Standard errors in parentheses. Report standard errors directly below coefficients in parentheses. It is important to state the type: robust, clustered (and at what level), bootstrapped. Generally avoid reporting t-statistics instead.
Include the dependent variable mean. Readers need this to interpret the magnitude of your coefficient. A treatment effect of 500 means very different things when the mean is 1,000 versus 50,000.
Show N clearly. Report the number of observations in every column. If N changes across columns, explain exactly why. Unexplained drops in sample size raise red flags about selective sample construction.
Use asterisks consistently. If using significance stars, define them in the table notes: * p < 0.10, ** p < 0.05, *** p < 0.01. Better yet, report confidence intervals or exact p-values when space permits.
Label everything. Every column needs a clear header. Fixed effects should be indicated with "Yes/No" rows. Controls should be listed or described. The reader should understand every element of the table without consulting the text.
Sentence Templates
These templates are not formulas to copy mechanically. They are scaffolding to help you hit the right notes of precision, context, and honesty.

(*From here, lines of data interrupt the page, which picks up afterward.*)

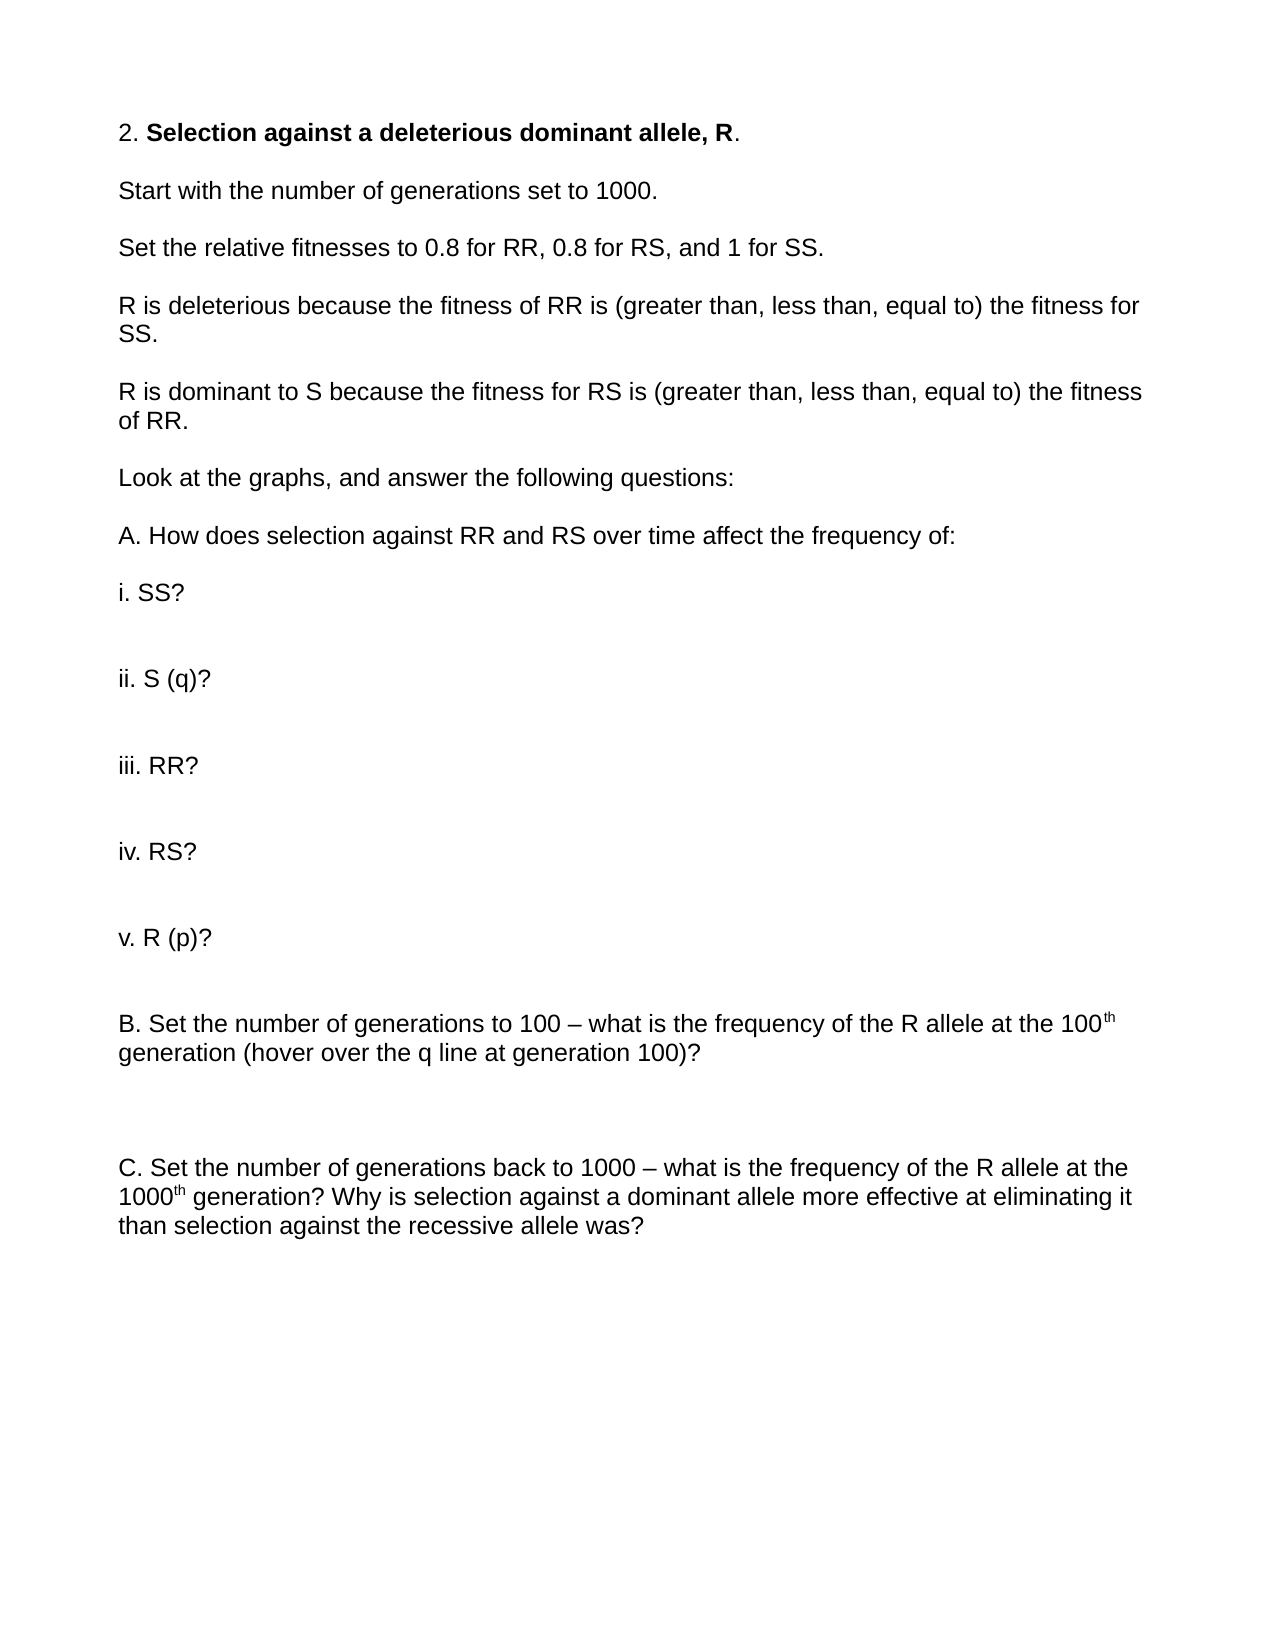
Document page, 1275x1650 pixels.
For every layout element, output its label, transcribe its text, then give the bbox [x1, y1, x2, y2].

text 2. Selection against a deleterious dominant allele, R. [118, 118, 1157, 147]
text i. SS? [118, 578, 1157, 607]
text R is deleterious because the fitness of RR is (greater than, less than, equal to) the fitness for SS. [118, 291, 1157, 348]
text Start with the number of generations set to 1000. [118, 176, 1157, 204]
text iii. RR? [118, 751, 1157, 779]
text A. How does selection against RR and RS over time affect the frequency of: [118, 521, 1157, 549]
text R is dominant to S because the fitness for RS is (greater than, less than, equal to) the fitness of RR. [118, 377, 1157, 434]
text C. Set the number of generations back to 1000 – what is the frequency of the R allele at the 1000th generation? Why is selection against a dominant allele more effective at eliminating it than selection against the recessive allele was? [118, 1153, 1157, 1239]
text v. R (p)? [118, 923, 1157, 952]
text iv. RS? [118, 837, 1157, 866]
text Set the relative fitnesses to 0.8 for RR, 0.8 for RS, and 1 for SS. [118, 233, 1157, 262]
text ii. S (q)? [118, 664, 1157, 693]
text B. Set the number of generations to 100 – what is the frequency of the R allele at the 100th generation (hover over the q line at generation 100)? [118, 1009, 1157, 1067]
text Look at the graphs, and answer the following questions: [118, 463, 1157, 492]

Introducing the main result:
Column (1) of Table 2 reports estimates from our baseline specification. The coefficient on [treatment variable] is [value] (SE = [value]), implying that [treatment] increased [outcome] by [X]%, relative to the dependent variable mean of [value].

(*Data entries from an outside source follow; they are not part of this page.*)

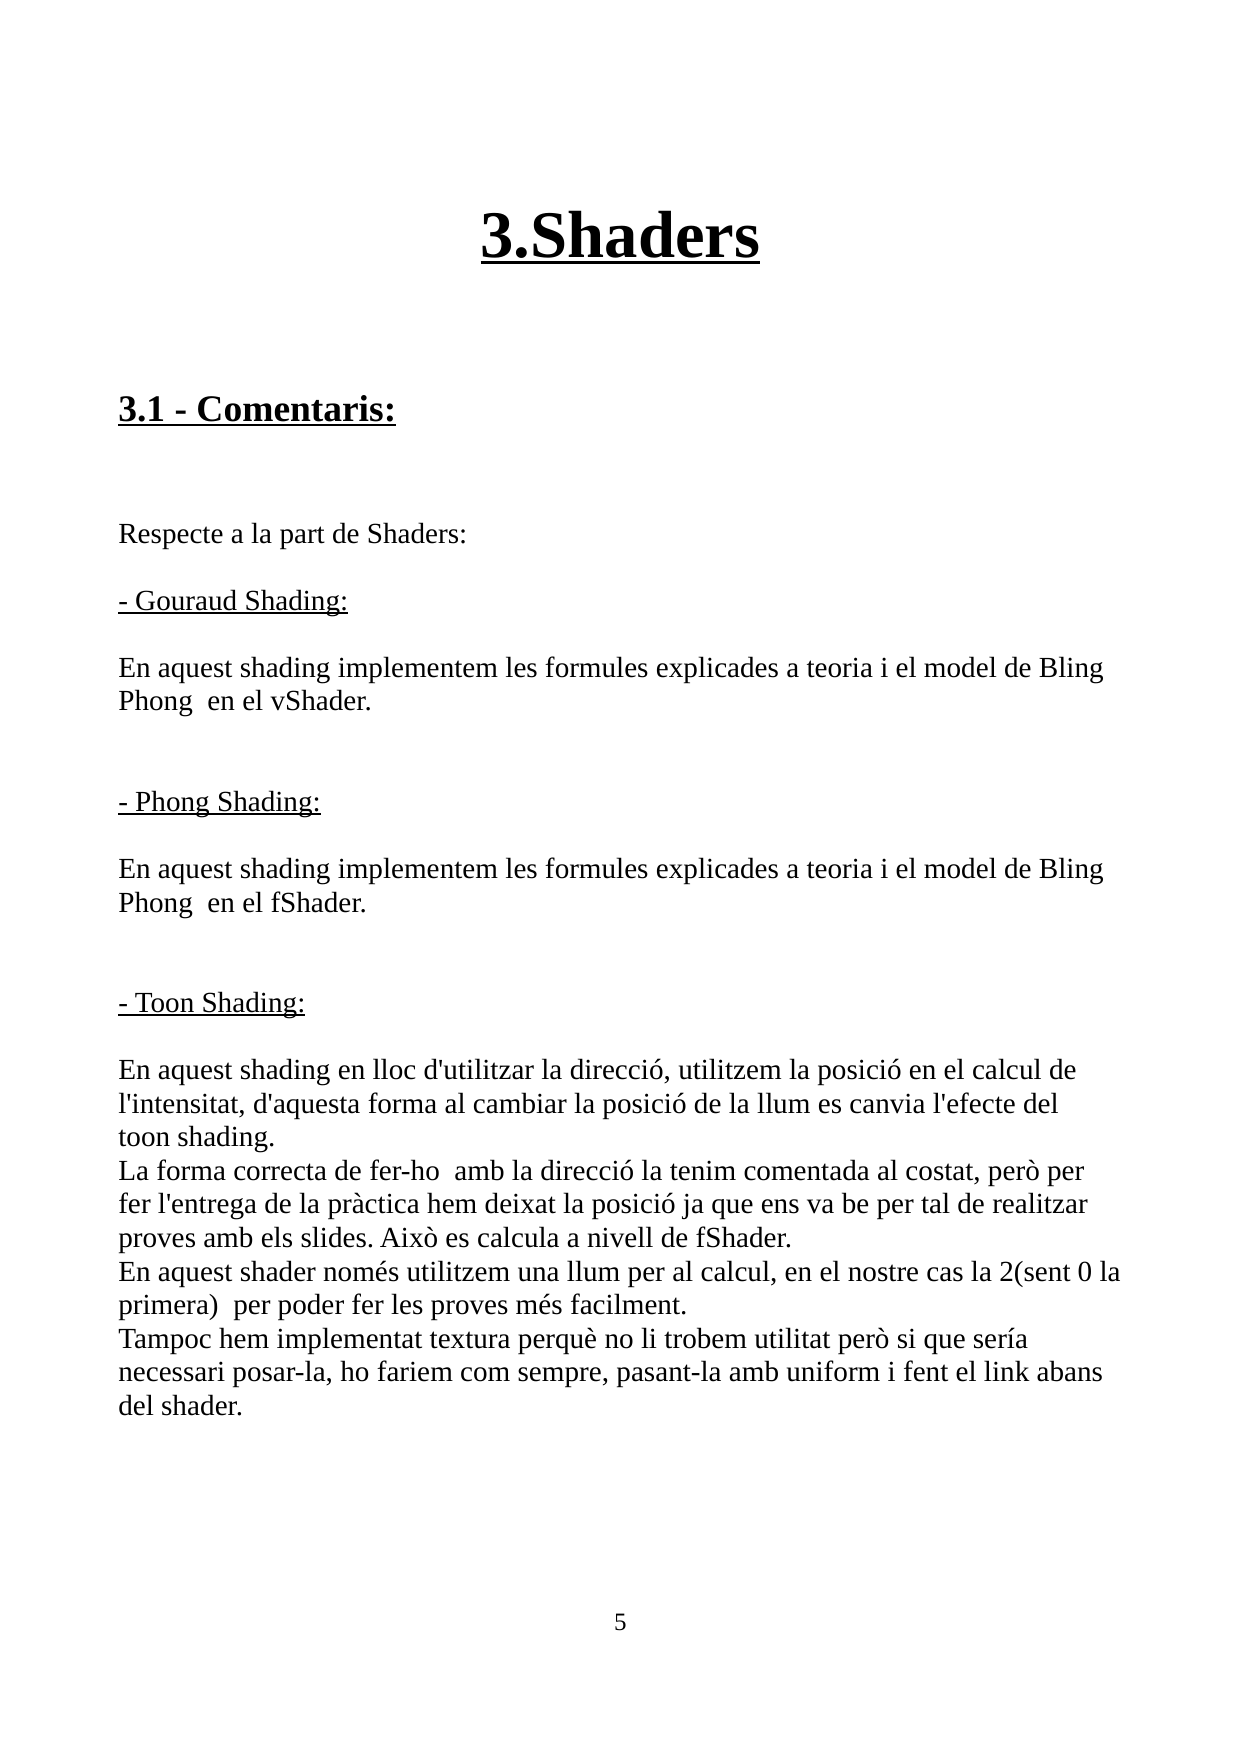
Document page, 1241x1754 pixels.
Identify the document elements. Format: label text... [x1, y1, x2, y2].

text Respecte a la part de Shaders: [118, 516, 1122, 549]
text - Phong Shading: [118, 784, 1122, 818]
text 3.1 - Comentaris: [118, 386, 1122, 429]
text Tampoc hem implementat textura perquè no li trobem utilitat però si que sería necessari posar-la, ho fariem com sempre, pasant-la amb uniform i fent el link abans del shader. [118, 1321, 1122, 1421]
text - Toon Shading: [118, 985, 1122, 1019]
text En aquest shading en lloc d'utilitzar la direcció, utilitzem la posició en el calcul de l'intensitat, d'aquesta forma al cambiar la posició de la llum es canvia l'efecte del toon shading. [118, 1052, 1122, 1153]
text 3.Shaders [118, 195, 1122, 271]
text - Gouraud Shading: [118, 583, 1122, 616]
text La forma correcta de fer-ho amb la direcció la tenim comentada al costat, però per fer l'entrega de la pràctica hem deixat la posició ja que ens va be per tal de realitzar proves amb els slides. Això es calcula a nivell de fShader. [118, 1153, 1122, 1254]
text En aquest shading implementem les formules explicades a teoria i el model de Bling Phong en el fShader. [118, 851, 1122, 918]
text En aquest shader només utilitzem una llum per al calcul, en el nostre cas la 2(sent 0 la primera) per poder fer les proves més facilment. [118, 1254, 1122, 1321]
text En aquest shading implementem les formules explicades a teoria i el model de Bling Phong en el vShader. [118, 650, 1122, 717]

Showing stability across specifications:
Columns (2) through (4) progressively add [controls/fixed effects]. The point estimate remains stable at [range], suggesting that the estimated effect is not driven by [specific concern that the additional controls address].
Discussing a robustness check:
Table 3 reports sensitivity of our main result to [specific variation]. In Column (2), we [describe change]; the coefficient moves to [value], within the confidence interval of our baseline estimate.

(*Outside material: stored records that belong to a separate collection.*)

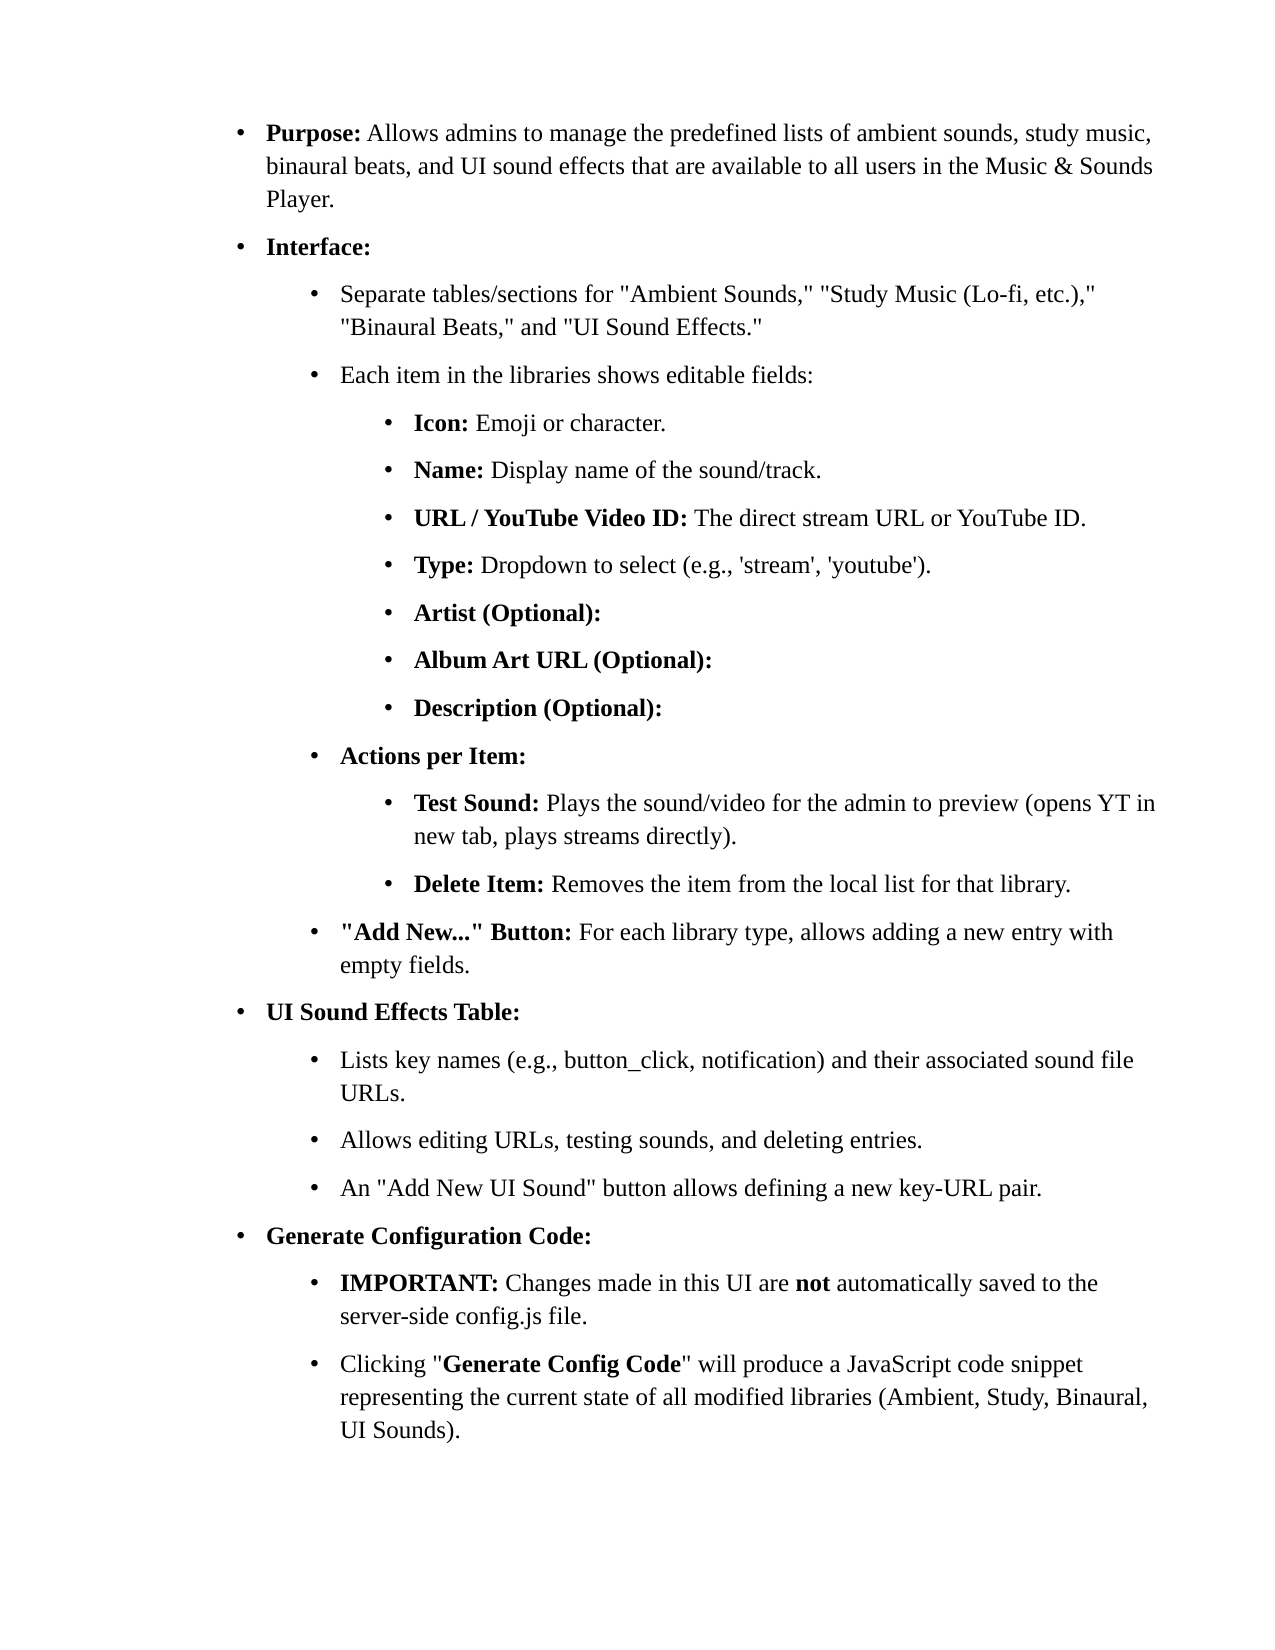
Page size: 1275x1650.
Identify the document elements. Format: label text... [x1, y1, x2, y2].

list An "Add New UI Sound" button allows defining a new key-URL pair. [310, 1173, 1157, 1202]
list Interface: [236, 232, 1157, 261]
list Test Sound: Plays the sound/video for the admin to preview (opens YT in new tab, plays streams directly). [384, 788, 1157, 850]
list Clicking "Generate Config Code" will produce a JavaScript code snippet representing the current state of all modified libraries (Ambient, Study, Binaural, UI Sounds). [310, 1349, 1157, 1444]
list Album Art URL (Optional): [384, 646, 1157, 674]
list Type: Dropdown to select (e.g., 'stream', 'youtube'). [384, 550, 1157, 579]
list UI Sound Effects Table: [236, 997, 1157, 1026]
list Actions per Item: [310, 741, 1157, 769]
list Icon: Emoji or character. [384, 408, 1157, 436]
list Delete Item: Removes the item from the local list for that library. [384, 869, 1157, 898]
list Description (Optional): [384, 693, 1157, 722]
list "Add New..." Button: For each library type, allows adding a new entry with empty fields. [310, 917, 1157, 978]
list Generate Configuration Code: [236, 1221, 1157, 1249]
list Separate tables/sections for "Ambient Sounds," "Study Music (Lo-fi, etc.)," "Binaural Beats," and "UI Sound Effects." [310, 279, 1157, 341]
list Lists key names (e.g., button_click, notification) and their associated sound file URLs. [310, 1045, 1157, 1107]
list Allows editing URLs, testing sounds, and deleting entries. [310, 1126, 1157, 1154]
list Artist (Optional): [384, 598, 1157, 627]
list URL / YouTube Video ID: The direct stream URL or YouTube ID. [384, 503, 1157, 532]
list IMPORTANT: Changes made in this UI are not automatically saved to the server-side config.js file. [310, 1268, 1157, 1330]
list Name: Display name of the sound/track. [384, 455, 1157, 484]
list Purpose: Allows admins to manage the predefined lists of ambient sounds, study music, binaural beats, and UI sound effects that are available to all users in the Music & Sounds Player. [236, 118, 1157, 213]
list Each item in the libraries shows editable fields: [310, 360, 1157, 389]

Acknowledging limitations:
Our design identifies the effect of [treatment] on [outcome] for [specific population/context]. We cannot rule out that [specific threat to validity]. To assess the severity of this concern, we conduct [sensitivity analysis], which shows that confounding would need to be [X times] as strong as [strongest observed covariate] to fully explain our result.
You run a DiD regression and find a treatment effect of 2.3 (SE = 0.8) with a dependent variable mean of 45. Which is the best way to report this result?
Common Mistakes
Burying the identification. If the reader encounters your main regression table before understanding why your estimate is causal, the table will be unpersuasive. It is important to set up the identification strategy clearly before presenting results.
Reporting only statistical significance. "The effect is significant at the 5% level" tells the reader almost nothing about whether the effect matters. A tiny effect can be statistically significant with a large enough sample. It is important to report and interpret effect sizes.
Omitting standard error details. "Robust standard errors" is insufficient. Clustered at what level? Why that level? If treatment is assigned at the state level, you need state-level clustering. Getting this wrong can dramatically overstate your precision.
Overselling robustness. Twelve specifications that all use the same data, similar models, and identical identifying assumptions do not constitute strong robustness evidence. True robustness checks vary the assumptions, not just the details.
Cherry-picking specifications. If you tried twenty specifications and report the five that support your hypothesis, you are p-hacking. Pre-analysis plans help, but at minimum, report the full range of estimates across reasonable specifications using a specification curve, not just the favorable ones.
Confusing the estimand. Claiming your IV estimate applies to the full population when it is a LATE for compliers is a fundamental error. Be precise about who your estimate is about and resist the temptation to overclaim.